Fairfield Student Recognized as State’s Top Rising Teacher
Chastity Berrios Hernandez ’17 knew she wanted to be a teacher from a young age. Chastity was born and raised in Puerto Rico until moving to New Haven, Conn. with her family when she was nine years old. Growing up, she used to set up small desks, chairs, and a chalkboard and pretend she was teaching at the front of a classroom in her living room in Puerto Rico.
Fast forward 12 years, and Chastity has been named the 2017 Alma Exley Scholar for her pursuit as an urban educator in Connecticut. The scholarship, which is awarded annually to one student of color in an accredited teacher-preparation program in Connecticut, was presented to Chastity at a reception at the Mark Twain House on May 3. The scholarship is named after Alma Exley, a dedicated educator who worked at the Connecticut Department of Education to bring more people of color into the teaching profession.
Chastity’s passion for teaching is rooted in the immense desire she had to learn English upon entering the New Haven public school system. “I didn’t have bilingual classes to take or anyone to give me special instruction,” she explained. “I took it upon myself to sink or swim. I would write down everything the teacher said and go home and practice saying it in the mirror. Sometimes, my cousins would stop by to help me. I watched a lot of television and made up my own way to teach myself, using a lot of flashcards.”
After graduating high school, Chastity enrolled at Fairfield University because she was intrigued by the University’s Jesuit values. A recent graduate, she majored in English/teacher education and minored in Spanish, educational studies, and Latin American and Caribbean studies. During her time at Fairfield, Chastity took advantage of service learning opportunities offered through the Center for Faith and Public Life. Patricia Calderwood, PhD, professor and chair of educational studies and teacher preparation, shared her experience working with Chastity during two semesters in the "Explorations in Teaching and Learning" class.

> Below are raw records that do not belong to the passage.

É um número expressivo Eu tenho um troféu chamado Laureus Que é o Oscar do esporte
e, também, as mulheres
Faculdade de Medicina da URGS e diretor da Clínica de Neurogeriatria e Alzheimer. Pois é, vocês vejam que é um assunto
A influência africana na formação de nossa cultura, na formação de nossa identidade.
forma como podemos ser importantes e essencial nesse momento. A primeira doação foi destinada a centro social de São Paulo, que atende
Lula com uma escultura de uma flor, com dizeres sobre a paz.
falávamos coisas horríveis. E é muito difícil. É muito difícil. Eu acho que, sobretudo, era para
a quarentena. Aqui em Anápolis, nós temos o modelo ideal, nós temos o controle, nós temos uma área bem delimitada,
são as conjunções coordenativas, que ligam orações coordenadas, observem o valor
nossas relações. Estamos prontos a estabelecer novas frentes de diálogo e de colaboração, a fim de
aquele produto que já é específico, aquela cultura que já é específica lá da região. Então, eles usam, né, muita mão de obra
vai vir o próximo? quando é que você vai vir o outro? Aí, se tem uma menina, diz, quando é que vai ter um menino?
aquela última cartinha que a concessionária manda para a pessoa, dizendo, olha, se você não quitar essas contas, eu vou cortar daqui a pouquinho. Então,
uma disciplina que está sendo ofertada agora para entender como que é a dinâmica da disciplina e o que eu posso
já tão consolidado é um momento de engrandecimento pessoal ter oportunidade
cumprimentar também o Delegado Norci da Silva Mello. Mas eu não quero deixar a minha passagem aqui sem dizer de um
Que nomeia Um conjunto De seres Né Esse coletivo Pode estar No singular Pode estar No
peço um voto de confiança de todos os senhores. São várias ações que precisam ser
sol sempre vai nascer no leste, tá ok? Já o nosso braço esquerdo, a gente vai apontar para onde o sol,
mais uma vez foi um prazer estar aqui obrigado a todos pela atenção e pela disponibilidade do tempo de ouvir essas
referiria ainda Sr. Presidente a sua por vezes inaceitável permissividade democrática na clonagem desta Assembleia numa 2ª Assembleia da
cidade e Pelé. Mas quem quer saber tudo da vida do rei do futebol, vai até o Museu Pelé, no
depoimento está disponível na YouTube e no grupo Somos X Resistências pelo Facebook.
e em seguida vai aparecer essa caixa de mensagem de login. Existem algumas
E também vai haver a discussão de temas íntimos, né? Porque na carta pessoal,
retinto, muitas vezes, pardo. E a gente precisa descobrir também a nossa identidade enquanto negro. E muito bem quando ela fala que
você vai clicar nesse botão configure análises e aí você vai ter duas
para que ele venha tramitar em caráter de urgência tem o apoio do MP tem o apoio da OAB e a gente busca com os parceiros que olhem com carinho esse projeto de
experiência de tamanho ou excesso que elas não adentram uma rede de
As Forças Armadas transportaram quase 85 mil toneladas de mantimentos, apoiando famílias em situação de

“Chastity is deeply committed to becoming a change agent as an urban educator in Connecticut," shared Dr. Calderwood. "Her family’s commitment to her education and their constant vigilance has inspired [her] toward an activist stance to make a difference for students, particularly students whose first language might not be English, whose families may be documented or undocumented newcomers to the U.S., who struggle with racism or poverty and who deserve powerful, transformative educational opportunities. Her insights and dedication made a noticeable impact on my students, [her peers], and significantly contributed to the success of the service, and to the growth of the undergraduate students’ commitment to working with urban students."
In addition to service learning opportunities, Chastity sought out teaching internships on her own. She has participated as a teacher assistant for Summer Institute for the Gifted (SIG) programs at Princeton and Yale. This summer she will participate as a teacher assistant for HORIZONS, a program at Foote School in New Haven, working with low-income students who might be struggling academically. “There are plenty of students like me, and this is why I want to be a teacher. If I can help even one student of color, or student learning English as a second language, then I’ve made a difference,” explains Chastity.
Chastity will complete her master’s as a fifth year student at Fairfield in the fall.